# Is it possible to change Office's default browser?



## ecuadoreric (Jun 12, 2005)

Hello. When I click a web link in an Excel spreadsheet or in a Word document, it insists on opening in IE, but I don't want it to open in IE. I use an add-on that extends IE's functionality (Maxthon) and, although it's not a browser, it's considered a browser in that it's my default browser. But links in Office apps insist on opening up in IE. But what if I want them to open up in Maxthon or, for that matter, Mozilla if Mozilla were my default browser? I realize Microsoft wants you to use Microsoft products, but is there any registry modification or anything else that will allow me to specify where I want web links in Office documents to open up? Thank you.


----------



## AdrianLewis (Jun 13, 2005)

Microsoft Windows uses the default Web browser setting when you click links in a document or on a Web page. Windows uses Microsoft Internet Explorer by default, but you can change to a different browser if you want to.
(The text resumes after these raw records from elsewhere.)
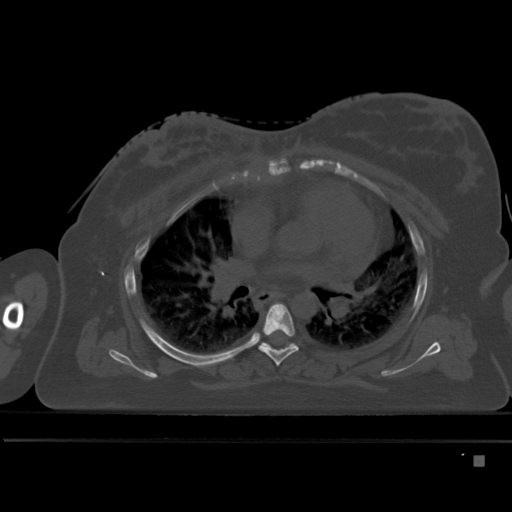
CT including the spine, one axial slice. Bone window (W 1800 / L 400 HU). 1.5 mm slice thickness. 512 × 512 image matrix, field of view 404 × 404 mm. Patient: female, 33 years. Case-level facts recorded for this patient, not image findings: primary cancer: breast; vertebrae with lytic lesions (as recorded): T1.
Structures marked on this image (semi-automatic segmentation, software-assisted and operator-edited):
- T5 vertebra: bounding box <259,303,299,366> (left, top, right, bottom; pixels)
- T6 vertebra: <259,342,297,348>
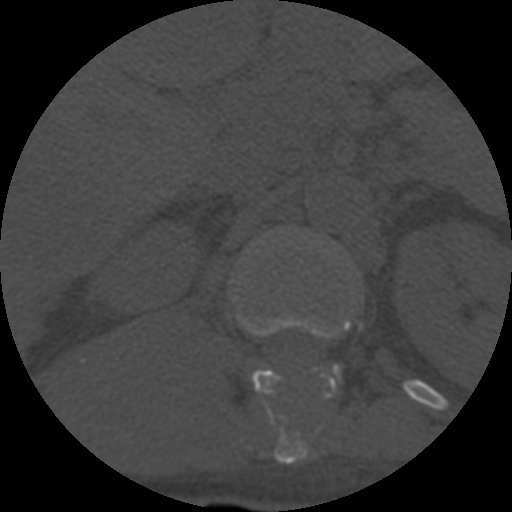
CT including the spine, one axial slice. Position 303 of 708 along the scan axis. Reconstruction kernel STANDARD. 120 kVp. One of 3 acquisitions stored at this slice position. Bone window (W 1800 / L 400 HU). 1.25 mm slice thickness. 512 × 512 image matrix, field of view 160 × 160 mm. Patient age 55 years. Case-level facts recorded for this patient, not image findings: primary cancer: colon; vertebrae with lytic lesions (as recorded): T12, L1, L5.
Structures marked on this image (semi-automatically segmented with operator editing):
- L1 vertebra: bounding box (x1, y1, x2, y2) in pixels: (327, 367, 340, 397)
- T12 vertebra: (240, 315, 362, 464)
To change from Internet Explorer to another browser, do one of the following:

1> If you haven't installed another browser, do that first. During installation, most browsers display a message asking if you want to use that browser as the default browser. 
2> If the browser that you want to use is already installed, open it. You should see a message asking if you want to use that browser as the default browser. If you don't see the message, use the following instructions, but choose the browser that you want to use instead of Internet Explorer.


----------



## ecuadoreric (Jun 12, 2005)

Thank you for the reply, but I'm not talking about what browser _Windows_ uses by default. I'm talking about the browser that _MS Office_ uses. MS Office does _*not*_ use whatever default browser you're using; it forces IE. How do I know? From years of painful experience with Win 98, Win XP, Office 2000 and Office 2003. My default browser is Maxthon, but when I click a web link in Word or Excel, the web page opens in IE, not in Maxthon. So, again, my question is can I change this so that Office links will open in whatever my default browser is, which is Maxthon?


----------



## NoReason (Nov 15, 2004)

in excel, go to Tools -->options-->and the General tab.
Click the button that says "web options". Click the tab that says browsers, and choose yours.


----------



## hopper (May 21, 2005)

I have Office 2000 and the _only_ app that has that option is Word. Not even FrontPage, which you would think it definately would let you change the preview browser, wouldn't you? You have to design your webpages to look good in all browsers, for crying out loud. Word gave me a choice between IE 5.0 and IE 4.0, which is weird since I run IE 6. I didn't change my default browser in Windows, because you already said that it didn't change Office's defaults. I have alot of different browsers, even Netscape and opera. I spend as much time in Firefox as I do in IE. Office doesn't even acknowlege their existance.

There must be a registry hack or something, but I wouldn't know where.


----------



## hopper (May 21, 2005)

In Office 2003, all apps recognize Netscape.


----------